Try it
Can you write out the material below again, replacing "slice" with "wedge" wherever it occurs and leaving everything else unchanged? Leave the pictures out.

Records provided
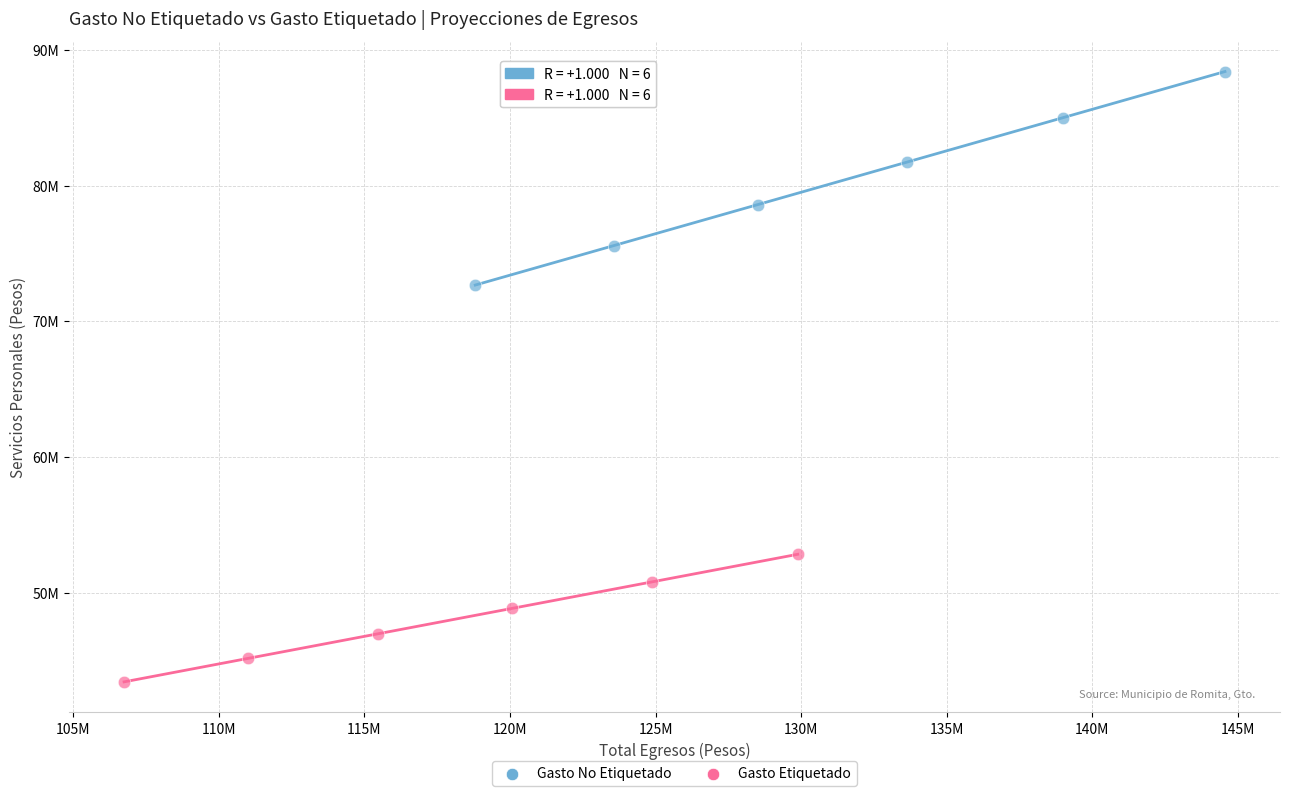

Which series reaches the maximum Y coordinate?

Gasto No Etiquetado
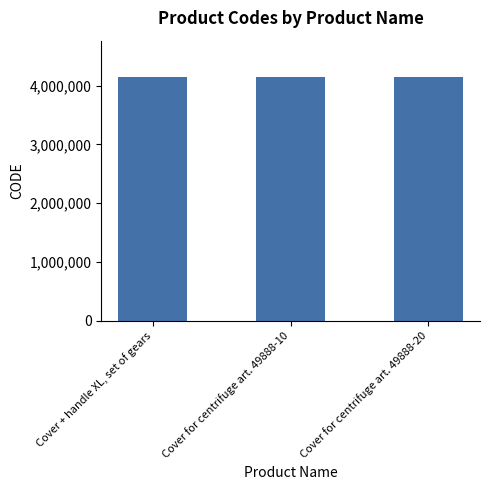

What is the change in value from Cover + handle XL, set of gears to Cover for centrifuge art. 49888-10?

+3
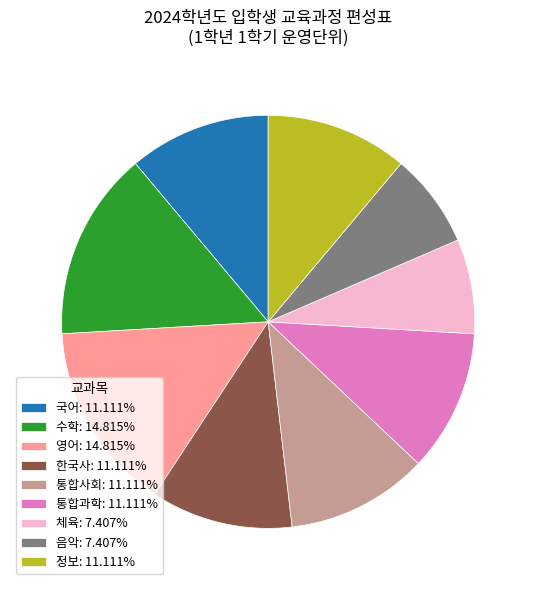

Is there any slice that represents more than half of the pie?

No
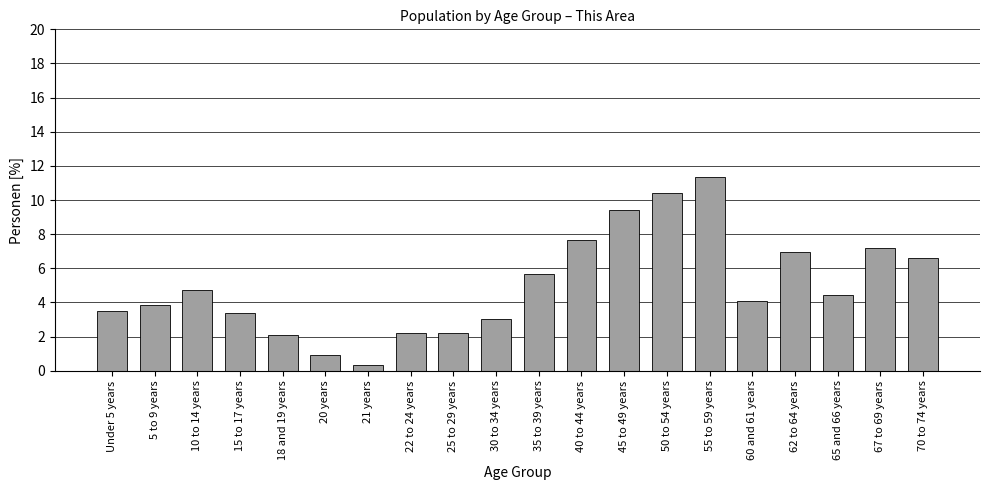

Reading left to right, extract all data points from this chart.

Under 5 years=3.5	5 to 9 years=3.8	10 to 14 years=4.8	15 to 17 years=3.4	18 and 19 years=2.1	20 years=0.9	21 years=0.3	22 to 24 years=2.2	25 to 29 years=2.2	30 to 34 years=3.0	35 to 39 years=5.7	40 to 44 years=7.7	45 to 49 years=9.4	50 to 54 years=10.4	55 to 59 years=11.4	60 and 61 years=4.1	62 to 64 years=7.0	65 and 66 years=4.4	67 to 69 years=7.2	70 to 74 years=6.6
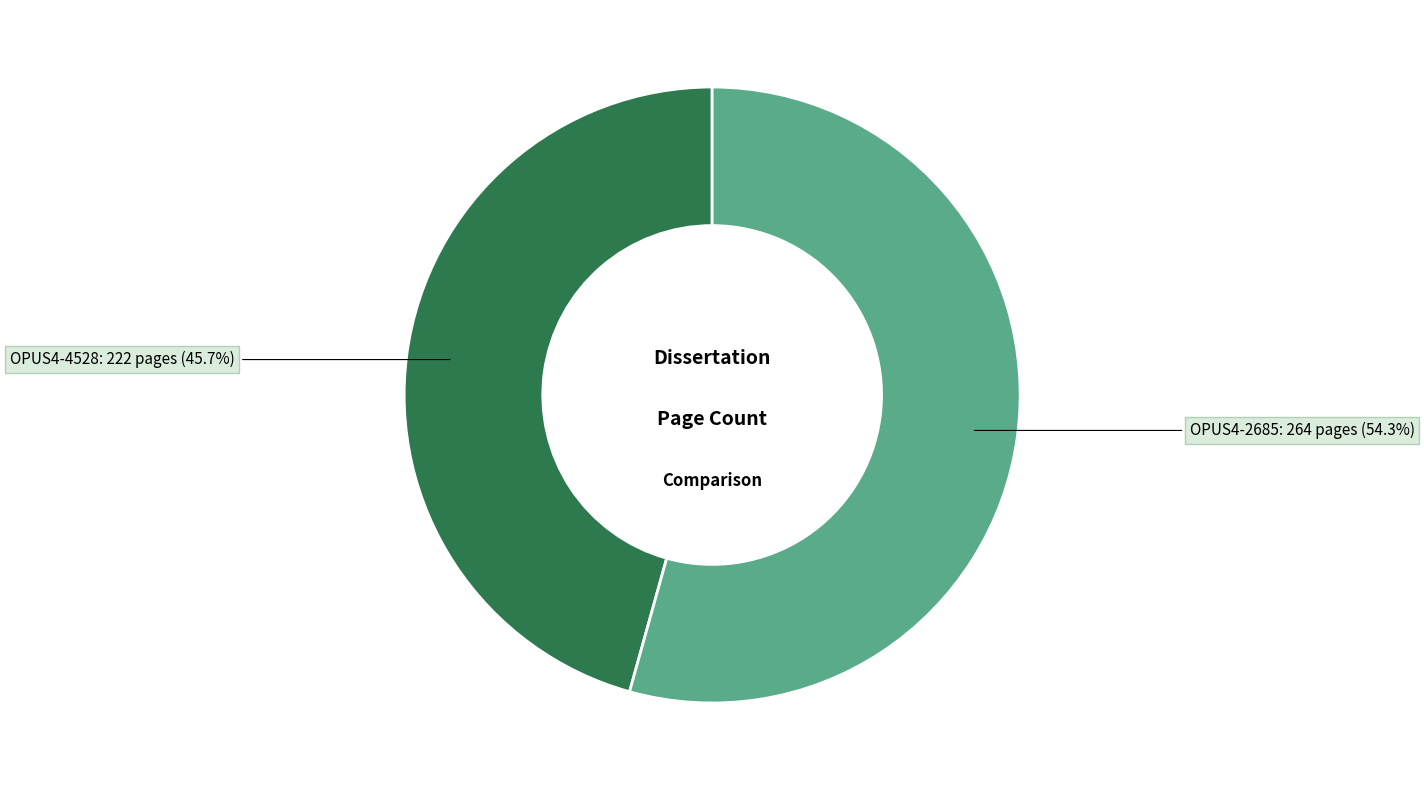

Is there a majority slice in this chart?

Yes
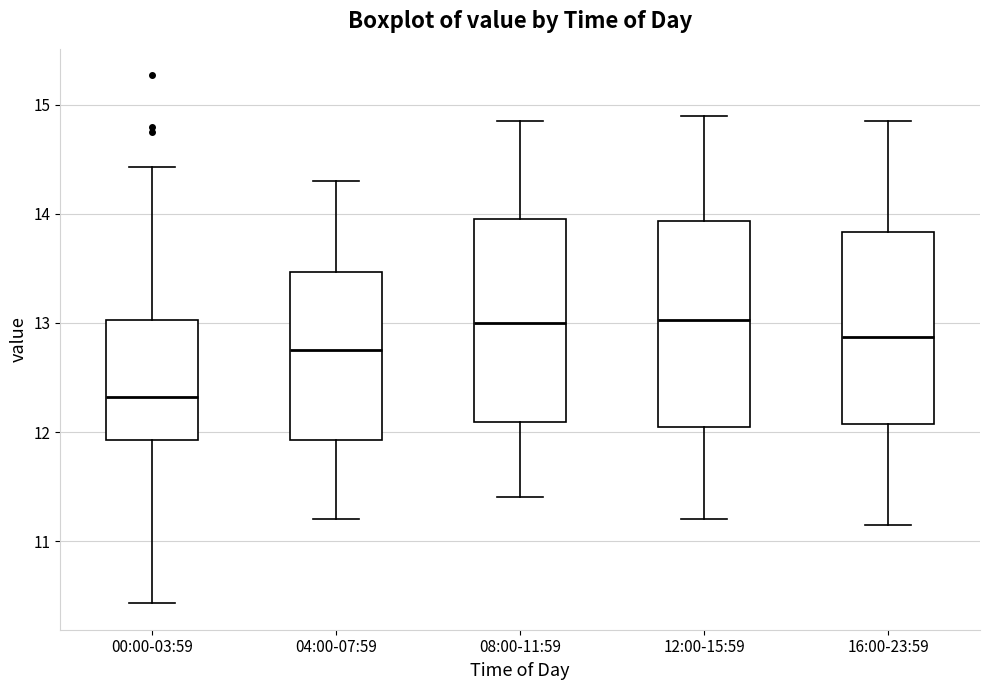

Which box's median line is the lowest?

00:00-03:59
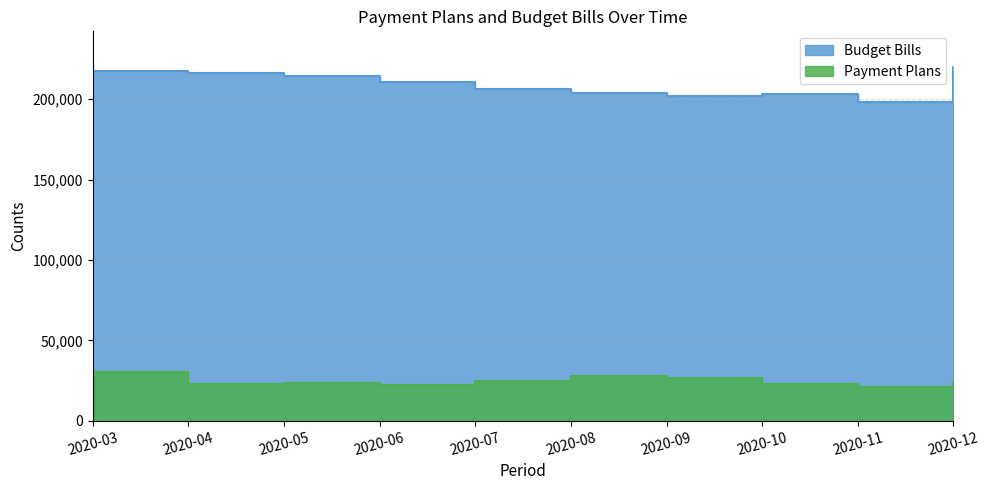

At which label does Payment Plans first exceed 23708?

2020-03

Answer section
Which series reaches the maximum Y coordinate?

Gasto No Etiquetado

What is the change in value from Cover + handle XL, set of gears to Cover for centrifuge art. 49888-10?

+3

Is there any wedge that represents more than half of the pie?

No

Reading left to right, extract all data points from this chart.

Under 5 years=3.5	5 to 9 years=3.8	10 to 14 years=4.8	15 to 17 years=3.4	18 and 19 years=2.1	20 years=0.9	21 years=0.3	22 to 24 years=2.2	25 to 29 years=2.2	30 to 34 years=3.0	35 to 39 years=5.7	40 to 44 years=7.7	45 to 49 years=9.4	50 to 54 years=10.4	55 to 59 years=11.4	60 and 61 years=4.1	62 to 64 years=7.0	65 and 66 years=4.4	67 to 69 years=7.2	70 to 74 years=6.6

Is there a majority wedge in this chart?

Yes

Which box's median line is the lowest?

00:00-03:59

At which label does Payment Plans first exceed 23708?

2020-03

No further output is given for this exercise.